* [WORK TO COMPLETE]: Put these lines into a JSON list of strings, one string per line, with blank lines left out.
==== AVAILABLE DATA ====
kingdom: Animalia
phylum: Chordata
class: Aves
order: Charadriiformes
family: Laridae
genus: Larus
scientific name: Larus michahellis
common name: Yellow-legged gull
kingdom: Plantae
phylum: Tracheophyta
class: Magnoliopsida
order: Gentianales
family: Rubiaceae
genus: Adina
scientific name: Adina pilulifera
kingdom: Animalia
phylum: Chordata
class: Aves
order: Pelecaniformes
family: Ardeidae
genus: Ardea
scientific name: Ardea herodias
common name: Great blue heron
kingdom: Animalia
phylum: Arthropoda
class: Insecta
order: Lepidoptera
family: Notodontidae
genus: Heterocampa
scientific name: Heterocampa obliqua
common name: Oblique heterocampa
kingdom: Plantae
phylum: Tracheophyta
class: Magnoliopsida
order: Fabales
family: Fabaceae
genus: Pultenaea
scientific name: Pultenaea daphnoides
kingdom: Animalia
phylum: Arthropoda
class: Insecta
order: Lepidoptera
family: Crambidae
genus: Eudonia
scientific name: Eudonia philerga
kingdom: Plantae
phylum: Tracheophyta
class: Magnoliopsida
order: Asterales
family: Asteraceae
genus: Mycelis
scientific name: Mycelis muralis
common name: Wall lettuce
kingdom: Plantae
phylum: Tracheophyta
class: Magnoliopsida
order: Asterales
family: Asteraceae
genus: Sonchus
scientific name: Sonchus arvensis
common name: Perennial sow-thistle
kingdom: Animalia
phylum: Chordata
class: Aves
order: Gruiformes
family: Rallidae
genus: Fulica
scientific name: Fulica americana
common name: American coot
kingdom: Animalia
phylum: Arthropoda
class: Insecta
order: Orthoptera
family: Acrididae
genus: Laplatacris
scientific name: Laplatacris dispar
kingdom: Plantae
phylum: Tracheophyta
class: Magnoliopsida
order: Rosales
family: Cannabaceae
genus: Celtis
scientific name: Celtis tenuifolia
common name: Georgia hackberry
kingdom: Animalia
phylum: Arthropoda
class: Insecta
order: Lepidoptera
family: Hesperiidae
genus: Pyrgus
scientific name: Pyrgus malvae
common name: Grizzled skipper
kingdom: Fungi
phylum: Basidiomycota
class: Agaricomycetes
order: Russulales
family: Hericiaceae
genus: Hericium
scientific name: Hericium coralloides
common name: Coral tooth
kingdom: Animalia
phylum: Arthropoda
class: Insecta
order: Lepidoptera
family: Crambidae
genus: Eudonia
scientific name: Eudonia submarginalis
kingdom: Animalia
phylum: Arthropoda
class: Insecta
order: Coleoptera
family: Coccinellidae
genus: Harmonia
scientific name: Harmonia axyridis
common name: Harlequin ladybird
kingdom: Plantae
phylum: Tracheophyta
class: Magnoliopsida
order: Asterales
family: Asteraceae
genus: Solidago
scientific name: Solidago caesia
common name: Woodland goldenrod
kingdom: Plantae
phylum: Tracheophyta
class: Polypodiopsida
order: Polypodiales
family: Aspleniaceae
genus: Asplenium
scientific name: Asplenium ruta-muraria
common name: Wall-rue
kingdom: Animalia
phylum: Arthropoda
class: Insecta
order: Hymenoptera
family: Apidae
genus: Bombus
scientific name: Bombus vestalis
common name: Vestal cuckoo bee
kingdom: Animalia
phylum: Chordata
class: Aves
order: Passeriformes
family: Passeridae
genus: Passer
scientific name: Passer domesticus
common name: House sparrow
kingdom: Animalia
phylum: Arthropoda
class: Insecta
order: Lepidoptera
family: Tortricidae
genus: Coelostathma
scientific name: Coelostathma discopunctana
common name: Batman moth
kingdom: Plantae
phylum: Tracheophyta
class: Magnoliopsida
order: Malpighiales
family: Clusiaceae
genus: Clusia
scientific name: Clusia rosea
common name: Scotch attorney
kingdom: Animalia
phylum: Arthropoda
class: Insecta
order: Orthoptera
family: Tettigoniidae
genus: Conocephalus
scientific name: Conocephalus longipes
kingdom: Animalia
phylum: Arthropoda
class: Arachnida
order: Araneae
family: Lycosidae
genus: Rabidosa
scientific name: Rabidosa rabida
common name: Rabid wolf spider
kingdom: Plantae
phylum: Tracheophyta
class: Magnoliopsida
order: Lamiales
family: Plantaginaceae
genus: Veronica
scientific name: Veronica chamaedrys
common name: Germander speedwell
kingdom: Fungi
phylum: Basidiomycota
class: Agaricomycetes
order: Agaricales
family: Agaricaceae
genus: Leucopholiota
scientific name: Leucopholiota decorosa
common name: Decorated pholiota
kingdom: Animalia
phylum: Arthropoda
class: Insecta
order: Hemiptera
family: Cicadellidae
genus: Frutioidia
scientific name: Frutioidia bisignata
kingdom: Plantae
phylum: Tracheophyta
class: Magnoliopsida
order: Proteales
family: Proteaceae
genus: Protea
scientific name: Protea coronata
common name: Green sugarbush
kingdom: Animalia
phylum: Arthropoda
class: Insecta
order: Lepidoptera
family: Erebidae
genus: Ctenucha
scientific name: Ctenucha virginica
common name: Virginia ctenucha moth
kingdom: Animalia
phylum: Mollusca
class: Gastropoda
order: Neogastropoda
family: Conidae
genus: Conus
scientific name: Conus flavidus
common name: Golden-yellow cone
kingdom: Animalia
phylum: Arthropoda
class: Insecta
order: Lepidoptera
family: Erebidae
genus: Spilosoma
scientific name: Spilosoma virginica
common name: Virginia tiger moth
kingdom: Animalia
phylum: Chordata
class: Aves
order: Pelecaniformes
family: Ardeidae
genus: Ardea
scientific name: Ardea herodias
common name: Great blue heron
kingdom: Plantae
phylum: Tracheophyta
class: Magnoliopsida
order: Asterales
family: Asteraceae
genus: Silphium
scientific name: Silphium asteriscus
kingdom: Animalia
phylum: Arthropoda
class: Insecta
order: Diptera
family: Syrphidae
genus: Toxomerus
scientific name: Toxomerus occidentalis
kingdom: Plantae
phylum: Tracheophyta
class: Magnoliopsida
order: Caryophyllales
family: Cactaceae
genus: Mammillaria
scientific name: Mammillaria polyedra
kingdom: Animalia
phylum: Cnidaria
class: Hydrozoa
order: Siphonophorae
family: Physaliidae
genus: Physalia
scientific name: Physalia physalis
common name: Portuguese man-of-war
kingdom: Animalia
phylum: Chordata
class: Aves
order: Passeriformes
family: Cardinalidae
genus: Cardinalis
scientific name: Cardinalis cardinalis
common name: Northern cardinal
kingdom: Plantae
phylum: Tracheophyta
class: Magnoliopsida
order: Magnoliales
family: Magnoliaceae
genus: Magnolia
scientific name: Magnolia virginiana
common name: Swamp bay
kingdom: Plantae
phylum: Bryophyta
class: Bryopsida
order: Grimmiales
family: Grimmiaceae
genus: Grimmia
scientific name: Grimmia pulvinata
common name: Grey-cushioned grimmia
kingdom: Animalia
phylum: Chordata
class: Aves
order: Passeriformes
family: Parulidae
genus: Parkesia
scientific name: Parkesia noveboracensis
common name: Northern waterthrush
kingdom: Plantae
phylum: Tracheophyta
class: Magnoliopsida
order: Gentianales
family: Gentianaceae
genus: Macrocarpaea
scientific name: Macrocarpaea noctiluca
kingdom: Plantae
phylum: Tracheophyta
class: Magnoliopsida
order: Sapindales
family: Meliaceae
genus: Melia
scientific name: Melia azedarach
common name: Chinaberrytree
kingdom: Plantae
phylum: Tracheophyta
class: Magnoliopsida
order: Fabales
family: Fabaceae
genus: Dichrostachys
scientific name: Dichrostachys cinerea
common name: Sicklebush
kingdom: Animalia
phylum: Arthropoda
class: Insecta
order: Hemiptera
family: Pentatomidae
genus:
====
* [WRITTEN SOLUTION]:
[
  "kingdom: Animalia",
  "phylum: Chordata",
  "class: Aves",
  "order: Charadriiformes",
  "family: Laridae",
  "genus: Larus",
  "scientific name: Larus michahellis",
  "common name: Yellow-legged gull",
  "kingdom: Plantae",
  "phylum: Tracheophyta",
  "class: Magnoliopsida",
  "order: Gentianales",
  "family: Rubiaceae",
  "genus: Adina",
  "scientific name: Adina pilulifera",
  "kingdom: Animalia",
  "phylum: Chordata",
  "class: Aves",
  "order: Pelecaniformes",
  "family: Ardeidae",
  "genus: Ardea",
  "scientific name: Ardea herodias",
  "common name: Great blue heron",
  "kingdom: Animalia",
  "phylum: Arthropoda",
  "class: Insecta",
  "order: Lepidoptera",
  "family: Notodontidae",
  "genus: Heterocampa",
  "scientific name: Heterocampa obliqua",
  "common name: Oblique heterocampa",
  "kingdom: Plantae",
  "phylum: Tracheophyta",
  "class: Magnoliopsida",
  "order: Fabales",
  "family: Fabaceae",
  "genus: Pultenaea",
  "scientific name: Pultenaea daphnoides",
  "kingdom: Animalia",
  "phylum: Arthropoda",
  "class: Insecta",
  "order: Lepidoptera",
  "family: Crambidae",
  "genus: Eudonia",
  "scientific name: Eudonia philerga",
  "kingdom: Plantae",
  "phylum: Tracheophyta",
  "class: Magnoliopsida",
  "order: Asterales",
  "family: Asteraceae",
  "genus: Mycelis",
  "scientific name: Mycelis muralis",
  "common name: Wall lettuce",
  "kingdom: Plantae",
  "phylum: Tracheophyta",
  "class: Magnoliopsida",
  "order: Asterales",
  "family: Asteraceae",
  "genus: Sonchus",
  "scientific name: Sonchus arvensis",
  "common name: Perennial sow-thistle",
  "kingdom: Animalia",
  "phylum: Chordata",
  "class: Aves",
  "order: Gruiformes",
  "family: Rallidae",
  "genus: Fulica",
  "scientific name: Fulica americana",
  "common name: American coot",
  "kingdom: Animalia",
  "phylum: Arthropoda",
  "class: Insecta",
  "order: Orthoptera",
  "family: Acrididae",
  "genus: Laplatacris",
  "scientific name: Laplatacris dispar",
  "kingdom: Plantae",
  "phylum: Tracheophyta",
  "class: Magnoliopsida",
  "order: Rosales",
  "family: Cannabaceae",
  "genus: Celtis",
  "scientific name: Celtis tenuifolia",
  "common name: Georgia hackberry",
  "kingdom: Animalia",
  "phylum: Arthropoda",
  "class: Insecta",
  "order: Lepidoptera",
  "family: Hesperiidae",
  "genus: Pyrgus",
  "scientific name: Pyrgus malvae",
  "common name: Grizzled skipper",
  "kingdom: Fungi",
  "phylum: Basidiomycota",
  "class: Agaricomycetes",
  "order: Russulales",
  "family: Hericiaceae",
  "genus: Hericium",
  "scientific name: Hericium coralloides",
  "common name: Coral tooth",
  "kingdom: Animalia",
  "phylum: Arthropoda",
  "class: Insecta",
  "order: Lepidoptera",
  "family: Crambidae",
  "genus: Eudonia",
  "scientific name: Eudonia submarginalis",
  "kingdom: Animalia",
  "phylum: Arthropoda",
  "class: Insecta",
  "order: Coleoptera",
  "family: Coccinellidae",
  "genus: Harmonia",
  "scientific name: Harmonia axyridis",
  "common name: Harlequin ladybird",
  "kingdom: Plantae",
  "phylum: Tracheophyta",
  "class: Magnoliopsida",
  "order: Asterales",
  "family: Asteraceae",
  "genus: Solidago",
  "scientific name: Solidago caesia",
  "common name: Woodland goldenrod",
  "kingdom: Plantae",
  "phylum: Tracheophyta",
  "class: Polypodiopsida",
  "order: Polypodiales",
  "family: Aspleniaceae",
  "genus: Asplenium",
  "scientific name: Asplenium ruta-muraria",
  "common name: Wall-rue",
  "kingdom: Animalia",
  "phylum: Arthropoda",
  "class: Insecta",
  "order: Hymenoptera",
  "family: Apidae",
  "genus: Bombus",
  "scientific name: Bombus vestalis",
  "common name: Vestal cuckoo bee",
  "kingdom: Animalia",
  "phylum: Chordata",
  "class: Aves",
  "order: Passeriformes",
  "family: Passeridae",
  "genus: Passer",
  "scientific name: Passer domesticus",
  "common name: House sparrow",
  "kingdom: Animalia",
  "phylum: Arthropoda",
  "class: Insecta",
  "order: Lepidoptera",
  "family: Tortricidae",
  "genus: Coelostathma",
  "scientific name: Coelostathma discopunctana",
  "common name: Batman moth",
  "kingdom: Plantae",
  "phylum: Tracheophyta",
  "class: Magnoliopsida",
  "order: Malpighiales",
  "family: Clusiaceae",
  "genus: Clusia",
  "scientific name: Clusia rosea",
  "common name: Scotch attorney",
  "kingdom: Animalia",
  "phylum: Arthropoda",
  "class: Insecta",
  "order: Orthoptera",
  "family: Tettigoniidae",
  "genus: Conocephalus",
  "scientific name: Conocephalus longipes",
  "kingdom: Animalia",
  "phylum: Arthropoda",
  "class: Arachnida",
  "order: Araneae",
  "family: Lycosidae",
  "genus: Rabidosa",
  "scientific name: Rabidosa rabida",
  "common name: Rabid wolf spider",
  "kingdom: Plantae",
  "phylum: Tracheophyta",
  "class: Magnoliopsida",
  "order: Lamiales",
  "family: Plantaginaceae",
  "genus: Veronica",
  "scientific name: Veronica chamaedrys",
  "common name: Germander speedwell",
  "kingdom: Fungi",
  "phylum: Basidiomycota",
  "class: Agaricomycetes",
  "order: Agaricales",
  "family: Agaricaceae",
  "genus: Leucopholiota",
  "scientific name: Leucopholiota decorosa",
  "common name: Decorated pholiota",
  "kingdom: Animalia",
  "phylum: Arthropoda",
  "class: Insecta",
  "order: Hemiptera",
  "family: Cicadellidae",
  "genus: Frutioidia",
  "scientific name: Frutioidia bisignata",
  "kingdom: Plantae",
  "phylum: Tracheophyta",
  "class: Magnoliopsida",
  "order: Proteales",
  "family: Proteaceae",
  "genus: Protea",
  "scientific name: Protea coronata",
  "common name: Green sugarbush",
  "kingdom: Animalia",
  "phylum: Arthropoda",
  "class: Insecta",
  "order: Lepidoptera",
  "family: Erebidae",
  "genus: Ctenucha",
  "scientific name: Ctenucha virginica",
  "common name: Virginia ctenucha moth",
  "kingdom: Animalia",
  "phylum: Mollusca",
  "class: Gastropoda",
  "order: Neogastropoda",
  "family: Conidae",
  "genus: Conus",
  "scientific name: Conus flavidus",
  "common name: Golden-yellow cone",
  "kingdom: Animalia",
  "phylum: Arthropoda",
  "class: Insecta",
  "order: Lepidoptera",
  "family: Erebidae",
  "genus: Spilosoma",
  "scientific name: Spilosoma virginica",
  "common name: Virginia tiger moth",
  "kingdom: Animalia",
  "phylum: Chordata",
  "class: Aves",
  "order: Pelecaniformes",
  "family: Ardeidae",
  "genus: Ardea",
  "scientific name: Ardea herodias",
  "common name: Great blue heron",
  "kingdom: Plantae",
  "phylum: Tracheophyta",
  "class: Magnoliopsida",
  "order: Asterales",
  "family: Asteraceae",
  "genus: Silphium",
  "scientific name: Silphium asteriscus",
  "kingdom: Animalia",
  "phylum: Arthropoda",
  "class: Insecta",
  "order: Diptera",
  "family: Syrphidae",
  "genus: Toxomerus",
  "scientific name: Toxomerus occidentalis",
  "kingdom: Plantae",
  "phylum: Tracheophyta",
  "class: Magnoliopsida",
  "order: Caryophyllales",
  "family: Cactaceae",
  "genus: Mammillaria",
  "scientific name: Mammillaria polyedra",
  "kingdom: Animalia",
  "phylum: Cnidaria",
  "class: Hydrozoa",
  "order: Siphonophorae",
  "family: Physaliidae",
  "genus: Physalia",
  "scientific name: Physalia physalis",
  "common name: Portuguese man-of-war",
  "kingdom: Animalia",
  "phylum: Chordata",
  "class: Aves",
  "order: Passeriformes",
  "family: Cardinalidae",
  "genus: Cardinalis",
  "scientific name: Cardinalis cardinalis",
  "common name: Northern cardinal",
  "kingdom: Plantae",
  "phylum: Tracheophyta",
  "class: Magnoliopsida",
  "order: Magnoliales",
  "family: Magnoliaceae",
  "genus: Magnolia",
  "scientific name: Magnolia virginiana",
  "common name: Swamp bay",
  "kingdom: Plantae",
  "phylum: Bryophyta",
  "class: Bryopsida",
  "order: Grimmiales",
  "family: Grimmiaceae",
  "genus: Grimmia",
  "scientific name: Grimmia pulvinata",
  "common name: Grey-cushioned grimmia",
  "kingdom: Animalia",
  "phylum: Chordata",
  "class: Aves",
  "order: Passeriformes",
  "family: Parulidae",
  "genus: Parkesia",
  "scientific name: Parkesia noveboracensis",
  "common name: Northern waterthrush",
  "kingdom: Plantae",
  "phylum: Tracheophyta",
  "class: Magnoliopsida",
  "order: Gentianales",
  "family: Gentianaceae",
  "genus: Macrocarpaea",
  "scientific name: Macrocarpaea noctiluca",
  "kingdom: Plantae",
  "phylum: Tracheophyta",
  "class: Magnoliopsida",
  "order: Sapindales",
  "family: Meliaceae",
  "genus: Melia",
  "scientific name: Melia azedarach",
  "common name: Chinaberrytree",
  "kingdom: Plantae",
  "phylum: Tracheophyta",
  "class: Magnoliopsida",
  "order: Fabales",
  "family: Fabaceae",
  "genus: Dichrostachys",
  "scientific name: Dichrostachys cinerea",
  "common name: Sicklebush",
  "kingdom: Animalia",
  "phylum: Arthropoda",
  "class: Insecta",
  "order: Hemiptera",
  "family: Pentatomidae",
  "genus:"
]